I think you can ignore this. An uneducated guess is that the extent position has changed on disk between bees submitting it to the dedup queue and actually deduping it. It just gives up here. The changed extent will be re-submitted automatically later when bees walks the new subvolume generations. Your data is not harmed by this.

@Zygo probably has a better (and much more educated) explanation. :-)

Zygo commented 5 years ago

@kakra You're not wrong. ;)

The ExtentWalker code is very paranoid about ensuring that it reads a complete and correct list of extents while scanning forward and backward in the filesystem, so it checks to see if the end of an extent it read earlier is the same as the beginning of an adjacent extent it read later, and vice versa. If any discrepancy is detected (e.g. the combined data contains two extent items that overlap, which is not allowed in btrfs), ExtentWalker throws an exception and all dedupe processing for the extent is skipped.

Usually when this is triggered, the filesystem is modified at exactly the point where bees is scanning while bees is scanning it, so two reads of the extent data would produce conflicting results because the data changed between reads. This invalidates any data bees previously collected about extents in that area of the filesystem, so the correct thing to do is drop all previously read data and restart processing for this extent from the beginning.

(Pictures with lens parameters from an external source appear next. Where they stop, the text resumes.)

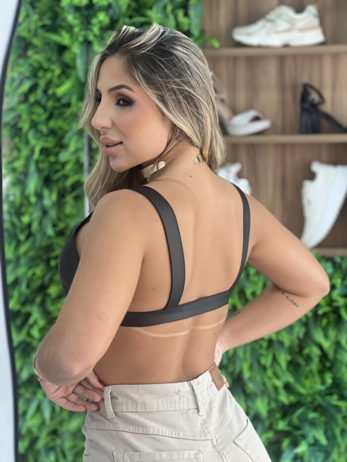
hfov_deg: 19.1
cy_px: 231
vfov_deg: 25.3
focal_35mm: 77
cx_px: 174
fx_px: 1029
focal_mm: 9
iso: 160
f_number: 2.8
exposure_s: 1/60
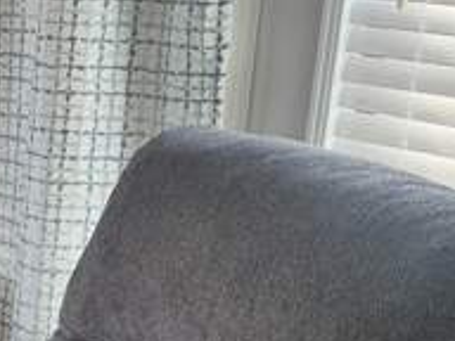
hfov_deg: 17.7
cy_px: 270
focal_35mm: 100
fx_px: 1314
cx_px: -218
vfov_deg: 14.7
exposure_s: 1/120
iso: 50
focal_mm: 6.76
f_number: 1.78
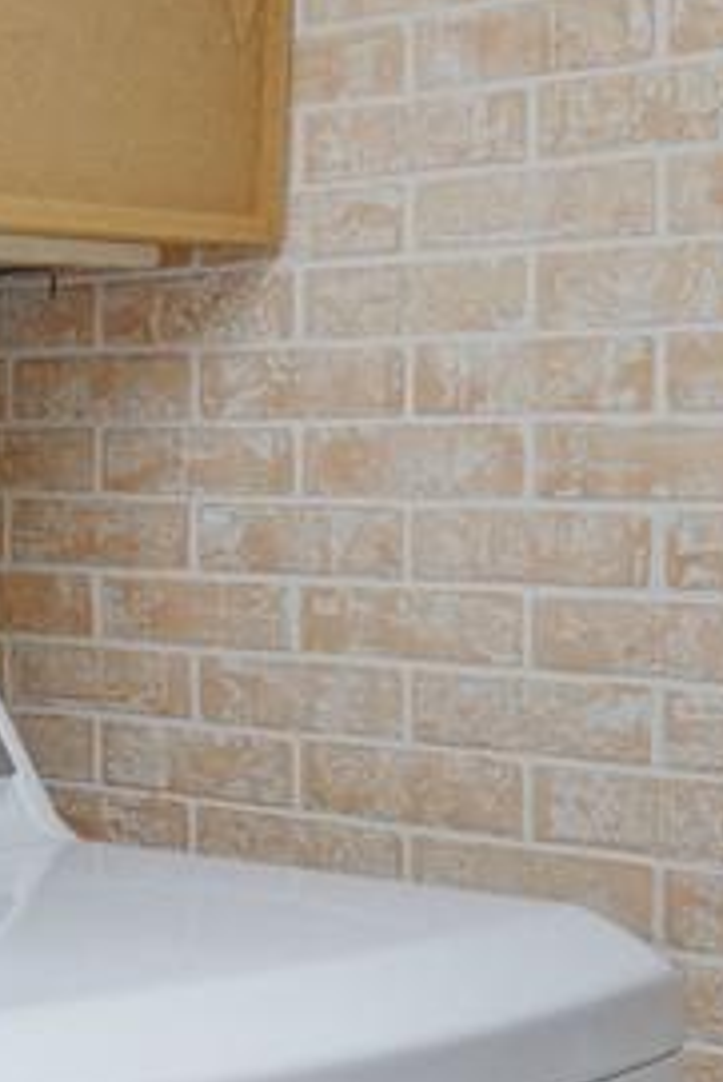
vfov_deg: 23.9
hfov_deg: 14.3
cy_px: 461
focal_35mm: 85
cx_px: -563
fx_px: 2557
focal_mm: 16
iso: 1250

The exception can also be triggered in cases where the src and dst extents in dedupe partially overlap, and bees is inadvertently modifying its src extent while trying to eliminate its dst extent because they are both references to the same physical extent. This causes the extent to reappear in future scans as "new" data. If this was not prevented, it would result in an infinite feedback loop where bees keeps trying to "fix" the offending extents, but because they are already all references to the same extent no further space can be saved. There are several points where bees detects this case and prevents it by exiting early from a loop or function, so the exception usually isn't triggered by this case in practice.

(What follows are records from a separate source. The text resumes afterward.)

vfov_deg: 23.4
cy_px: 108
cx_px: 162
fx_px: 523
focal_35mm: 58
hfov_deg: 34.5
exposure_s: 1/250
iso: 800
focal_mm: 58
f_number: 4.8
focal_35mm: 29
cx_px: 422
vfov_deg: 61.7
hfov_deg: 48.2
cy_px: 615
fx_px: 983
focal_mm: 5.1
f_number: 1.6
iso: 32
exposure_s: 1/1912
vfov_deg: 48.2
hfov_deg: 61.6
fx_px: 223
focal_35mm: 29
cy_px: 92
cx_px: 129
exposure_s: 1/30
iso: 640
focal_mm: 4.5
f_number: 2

There is some discussion in #89 about reducing the visibility of these events in the short term. The long-term plan is to replace ExtentWalker with a better design that handles this case without using an exception. At the moment because so many levels of stack are involved there's no simple way to refresh or ignore the inconsistent data, so an exception is used to force the top-level crawl code to move on to the next extent. Later scans will detect any new extents created during previous scans, so the extent processing restart does eventually happen.

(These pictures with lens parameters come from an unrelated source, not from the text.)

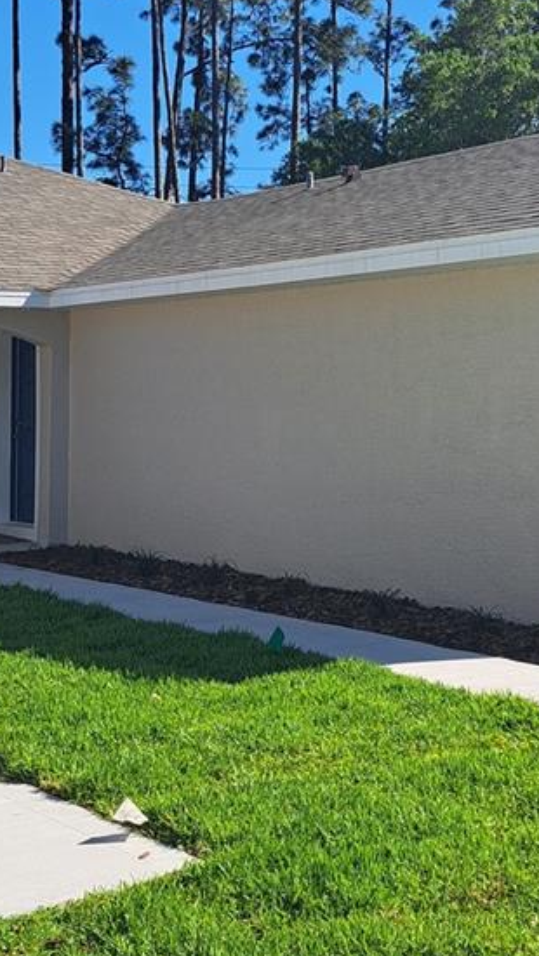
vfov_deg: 36.3
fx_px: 1446
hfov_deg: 21.0
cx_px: 396
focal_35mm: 57
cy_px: 327
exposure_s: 1/1258
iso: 50
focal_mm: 5.23
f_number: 1.8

dim-geo commented 5 years ago

Thanks for the clarification! I have around 2 TB of data, since I am a photographer and I need to make sure that no data would be lost due to bees :) Maybe as a first step towards #89 would be to just explain the exceptions expected by the bees, or elaborate the messages (make them more human readable) for the expected exceptions.

Zygo commented 5 years ago

Something like "this exception prevents bees from grinding to a halt at this point. You can ignore this if you are not a bees developer" could be more words than the code fix for lowering the log levels or silencing the specific exceptions in #89 . ;)

Still, the point is well taken from the evidence: a new user comes along, and hits all three known-harmless exceptions at once. Some of those are over a year old now, it's time to clean them up.